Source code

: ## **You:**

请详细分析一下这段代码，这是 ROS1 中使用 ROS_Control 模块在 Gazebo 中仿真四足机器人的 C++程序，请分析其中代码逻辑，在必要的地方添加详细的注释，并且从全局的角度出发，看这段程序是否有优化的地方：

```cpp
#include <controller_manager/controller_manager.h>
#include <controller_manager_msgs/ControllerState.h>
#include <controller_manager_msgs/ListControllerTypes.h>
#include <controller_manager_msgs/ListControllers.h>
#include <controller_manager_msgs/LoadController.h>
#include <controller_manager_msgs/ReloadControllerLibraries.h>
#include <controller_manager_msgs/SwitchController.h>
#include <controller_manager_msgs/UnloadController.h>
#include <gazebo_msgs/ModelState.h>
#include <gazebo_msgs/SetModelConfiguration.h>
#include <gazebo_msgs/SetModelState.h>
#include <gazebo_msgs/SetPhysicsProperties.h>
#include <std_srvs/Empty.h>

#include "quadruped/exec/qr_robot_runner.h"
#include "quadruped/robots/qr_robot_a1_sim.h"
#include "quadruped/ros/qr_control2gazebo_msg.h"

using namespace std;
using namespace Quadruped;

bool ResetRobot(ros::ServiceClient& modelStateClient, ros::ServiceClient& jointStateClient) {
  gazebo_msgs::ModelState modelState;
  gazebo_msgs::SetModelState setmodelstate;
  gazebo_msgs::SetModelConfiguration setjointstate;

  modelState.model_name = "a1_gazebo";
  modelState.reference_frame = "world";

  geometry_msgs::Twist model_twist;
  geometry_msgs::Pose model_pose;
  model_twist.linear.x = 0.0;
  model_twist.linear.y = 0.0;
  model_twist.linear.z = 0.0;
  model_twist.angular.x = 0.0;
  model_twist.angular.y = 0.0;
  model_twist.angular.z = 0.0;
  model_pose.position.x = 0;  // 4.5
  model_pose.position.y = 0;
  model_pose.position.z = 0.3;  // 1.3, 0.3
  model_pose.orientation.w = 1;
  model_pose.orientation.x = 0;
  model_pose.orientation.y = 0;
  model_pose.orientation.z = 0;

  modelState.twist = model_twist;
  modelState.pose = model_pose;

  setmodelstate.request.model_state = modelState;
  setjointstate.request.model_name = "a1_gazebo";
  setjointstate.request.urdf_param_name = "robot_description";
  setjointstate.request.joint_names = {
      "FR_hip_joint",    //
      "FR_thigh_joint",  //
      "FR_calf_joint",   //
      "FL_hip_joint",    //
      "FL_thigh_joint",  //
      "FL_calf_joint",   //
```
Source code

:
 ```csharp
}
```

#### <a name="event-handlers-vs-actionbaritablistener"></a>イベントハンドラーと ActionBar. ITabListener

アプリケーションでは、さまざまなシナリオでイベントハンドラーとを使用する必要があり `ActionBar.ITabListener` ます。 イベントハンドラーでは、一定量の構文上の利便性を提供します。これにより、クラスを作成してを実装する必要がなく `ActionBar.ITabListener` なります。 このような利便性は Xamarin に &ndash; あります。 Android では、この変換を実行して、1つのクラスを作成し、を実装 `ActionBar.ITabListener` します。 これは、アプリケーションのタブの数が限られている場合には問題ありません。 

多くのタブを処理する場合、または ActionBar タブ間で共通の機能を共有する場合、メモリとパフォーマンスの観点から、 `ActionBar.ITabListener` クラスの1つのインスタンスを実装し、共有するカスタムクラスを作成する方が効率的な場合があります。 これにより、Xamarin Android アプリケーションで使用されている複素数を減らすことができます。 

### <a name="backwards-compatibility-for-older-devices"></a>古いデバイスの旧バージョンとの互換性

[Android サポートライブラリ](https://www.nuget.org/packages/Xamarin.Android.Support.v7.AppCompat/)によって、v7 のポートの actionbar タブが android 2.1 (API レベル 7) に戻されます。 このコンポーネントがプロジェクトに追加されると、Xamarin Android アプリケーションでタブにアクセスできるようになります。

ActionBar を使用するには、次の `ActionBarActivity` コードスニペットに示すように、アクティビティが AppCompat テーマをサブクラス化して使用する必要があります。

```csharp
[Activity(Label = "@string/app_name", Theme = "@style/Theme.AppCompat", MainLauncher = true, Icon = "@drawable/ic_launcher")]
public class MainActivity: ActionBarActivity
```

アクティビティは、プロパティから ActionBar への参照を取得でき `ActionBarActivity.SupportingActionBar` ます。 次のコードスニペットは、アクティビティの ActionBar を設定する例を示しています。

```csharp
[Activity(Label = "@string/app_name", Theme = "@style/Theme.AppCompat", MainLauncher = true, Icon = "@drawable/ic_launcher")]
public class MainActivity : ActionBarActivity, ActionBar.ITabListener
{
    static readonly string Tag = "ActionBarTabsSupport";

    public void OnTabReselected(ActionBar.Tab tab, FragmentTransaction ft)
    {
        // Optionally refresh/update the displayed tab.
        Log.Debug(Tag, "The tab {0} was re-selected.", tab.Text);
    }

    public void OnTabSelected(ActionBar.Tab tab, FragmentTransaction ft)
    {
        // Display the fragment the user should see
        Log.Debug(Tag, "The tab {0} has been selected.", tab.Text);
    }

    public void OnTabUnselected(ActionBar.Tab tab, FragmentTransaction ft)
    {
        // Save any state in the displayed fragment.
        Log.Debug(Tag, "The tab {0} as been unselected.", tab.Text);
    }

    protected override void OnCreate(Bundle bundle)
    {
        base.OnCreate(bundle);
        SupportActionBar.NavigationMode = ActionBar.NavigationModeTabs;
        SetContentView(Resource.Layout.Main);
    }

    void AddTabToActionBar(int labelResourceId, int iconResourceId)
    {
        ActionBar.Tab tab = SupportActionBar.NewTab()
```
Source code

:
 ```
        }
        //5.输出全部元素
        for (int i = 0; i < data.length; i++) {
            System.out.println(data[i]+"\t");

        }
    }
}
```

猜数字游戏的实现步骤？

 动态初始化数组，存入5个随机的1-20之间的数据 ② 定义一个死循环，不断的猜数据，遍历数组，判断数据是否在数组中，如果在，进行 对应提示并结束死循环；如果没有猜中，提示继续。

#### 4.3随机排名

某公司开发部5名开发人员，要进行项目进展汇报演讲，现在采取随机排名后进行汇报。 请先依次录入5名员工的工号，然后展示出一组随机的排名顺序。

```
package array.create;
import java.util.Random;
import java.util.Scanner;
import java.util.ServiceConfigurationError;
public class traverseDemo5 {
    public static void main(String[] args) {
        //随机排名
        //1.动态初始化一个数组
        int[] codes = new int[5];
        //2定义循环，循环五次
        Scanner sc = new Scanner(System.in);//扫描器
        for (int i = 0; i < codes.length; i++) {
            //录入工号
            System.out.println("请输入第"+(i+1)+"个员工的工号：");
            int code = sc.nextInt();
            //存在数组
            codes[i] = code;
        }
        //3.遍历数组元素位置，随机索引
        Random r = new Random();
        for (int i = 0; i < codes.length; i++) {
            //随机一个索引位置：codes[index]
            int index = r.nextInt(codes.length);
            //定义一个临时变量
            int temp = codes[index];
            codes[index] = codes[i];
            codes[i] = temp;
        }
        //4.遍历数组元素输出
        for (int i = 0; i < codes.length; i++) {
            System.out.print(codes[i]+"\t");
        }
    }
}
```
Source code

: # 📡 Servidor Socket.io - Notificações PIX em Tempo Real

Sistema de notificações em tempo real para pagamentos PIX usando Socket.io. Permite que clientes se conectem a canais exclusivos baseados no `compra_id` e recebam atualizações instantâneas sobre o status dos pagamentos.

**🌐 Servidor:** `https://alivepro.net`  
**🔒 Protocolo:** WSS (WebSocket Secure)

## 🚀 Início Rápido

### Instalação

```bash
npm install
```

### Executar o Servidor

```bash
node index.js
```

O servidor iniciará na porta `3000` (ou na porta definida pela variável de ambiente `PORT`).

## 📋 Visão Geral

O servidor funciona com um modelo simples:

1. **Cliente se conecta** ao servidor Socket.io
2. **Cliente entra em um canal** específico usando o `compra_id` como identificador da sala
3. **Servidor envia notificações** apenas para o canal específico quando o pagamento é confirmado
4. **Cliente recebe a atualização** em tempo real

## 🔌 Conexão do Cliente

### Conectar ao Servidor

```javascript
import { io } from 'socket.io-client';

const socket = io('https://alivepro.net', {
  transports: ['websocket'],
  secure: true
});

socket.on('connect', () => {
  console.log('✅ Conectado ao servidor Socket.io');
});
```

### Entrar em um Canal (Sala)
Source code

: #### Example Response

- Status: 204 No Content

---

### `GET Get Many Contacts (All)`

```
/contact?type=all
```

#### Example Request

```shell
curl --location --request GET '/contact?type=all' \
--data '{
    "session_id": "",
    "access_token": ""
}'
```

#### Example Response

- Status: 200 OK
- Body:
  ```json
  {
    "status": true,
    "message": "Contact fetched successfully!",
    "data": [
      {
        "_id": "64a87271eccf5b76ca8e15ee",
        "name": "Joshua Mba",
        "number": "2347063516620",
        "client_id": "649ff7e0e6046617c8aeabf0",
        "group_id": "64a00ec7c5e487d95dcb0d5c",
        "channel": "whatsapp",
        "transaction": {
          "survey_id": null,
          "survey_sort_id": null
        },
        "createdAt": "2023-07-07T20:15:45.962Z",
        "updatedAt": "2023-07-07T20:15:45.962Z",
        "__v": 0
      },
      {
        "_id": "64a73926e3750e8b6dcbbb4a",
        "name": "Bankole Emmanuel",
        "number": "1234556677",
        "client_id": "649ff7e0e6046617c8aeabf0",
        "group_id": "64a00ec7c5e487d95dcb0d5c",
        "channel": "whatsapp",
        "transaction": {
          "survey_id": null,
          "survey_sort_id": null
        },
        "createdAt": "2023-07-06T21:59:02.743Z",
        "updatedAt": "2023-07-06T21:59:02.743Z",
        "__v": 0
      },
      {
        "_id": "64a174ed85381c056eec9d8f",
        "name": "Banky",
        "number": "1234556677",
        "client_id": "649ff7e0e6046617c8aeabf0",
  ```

____________

**INSTRUCTIONS TO FOLLOW:** Copy each line above holding "displayed".

**RESPONSE BOX:**
        // Optionally refresh/update the displayed tab.
        // Save any state in the displayed fragment.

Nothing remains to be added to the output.